> [Exercise details]: Copy the rows from the line with "scientific name: Pleurotus populinus" to the line with "genus: Acmispon", changing "common name" to "vernacular name" and leaving everything else unchanged. Give only those lines.

> [Data extract]:
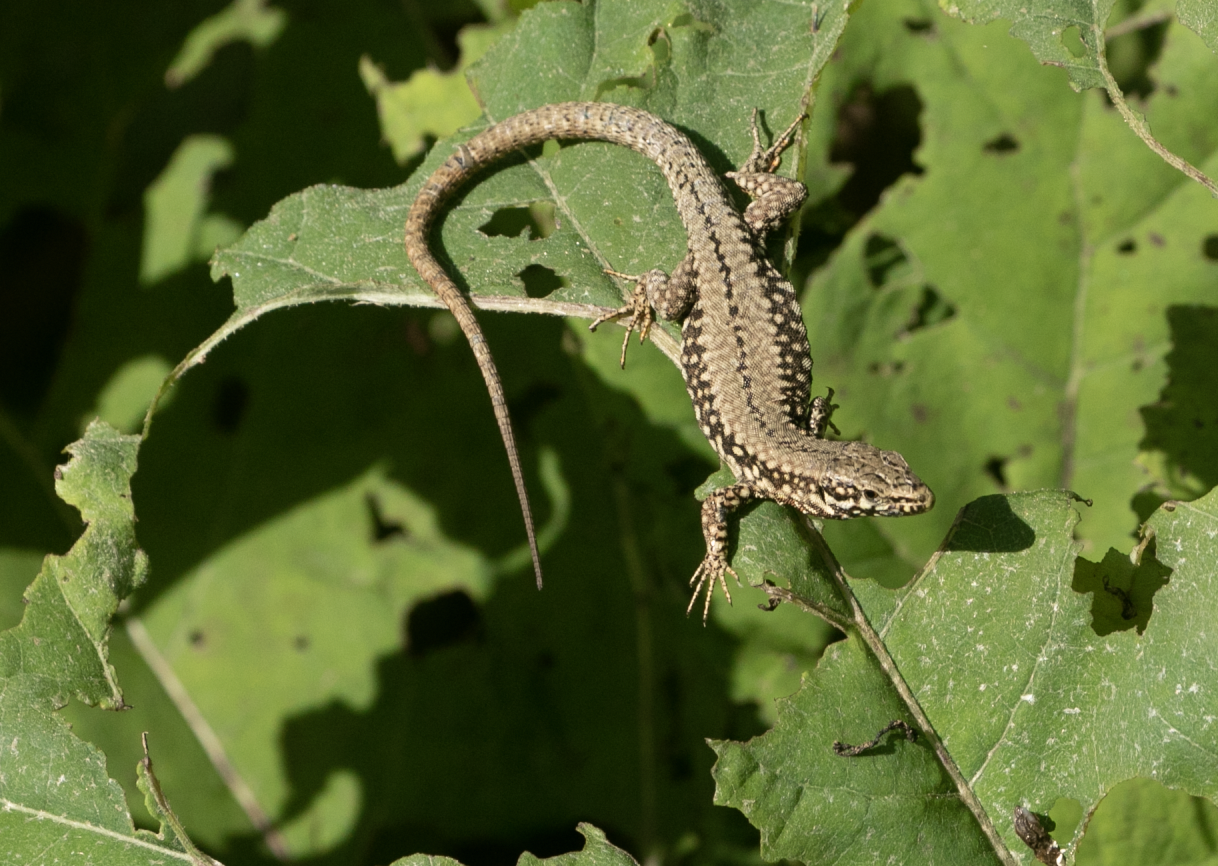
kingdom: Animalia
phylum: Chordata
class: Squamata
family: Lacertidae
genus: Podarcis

* * *

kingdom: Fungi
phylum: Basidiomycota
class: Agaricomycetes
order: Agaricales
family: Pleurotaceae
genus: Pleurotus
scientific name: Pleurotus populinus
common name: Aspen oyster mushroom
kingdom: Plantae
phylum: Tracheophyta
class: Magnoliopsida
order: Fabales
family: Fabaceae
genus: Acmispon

> [Complete answer]:
scientific name: Pleurotus populinus
vernacular name: Aspen oyster mushroom
kingdom: Plantae
phylum: Tracheophyta
class: Magnoliopsida
order: Fabales
family: Fabaceae
genus: Acmispon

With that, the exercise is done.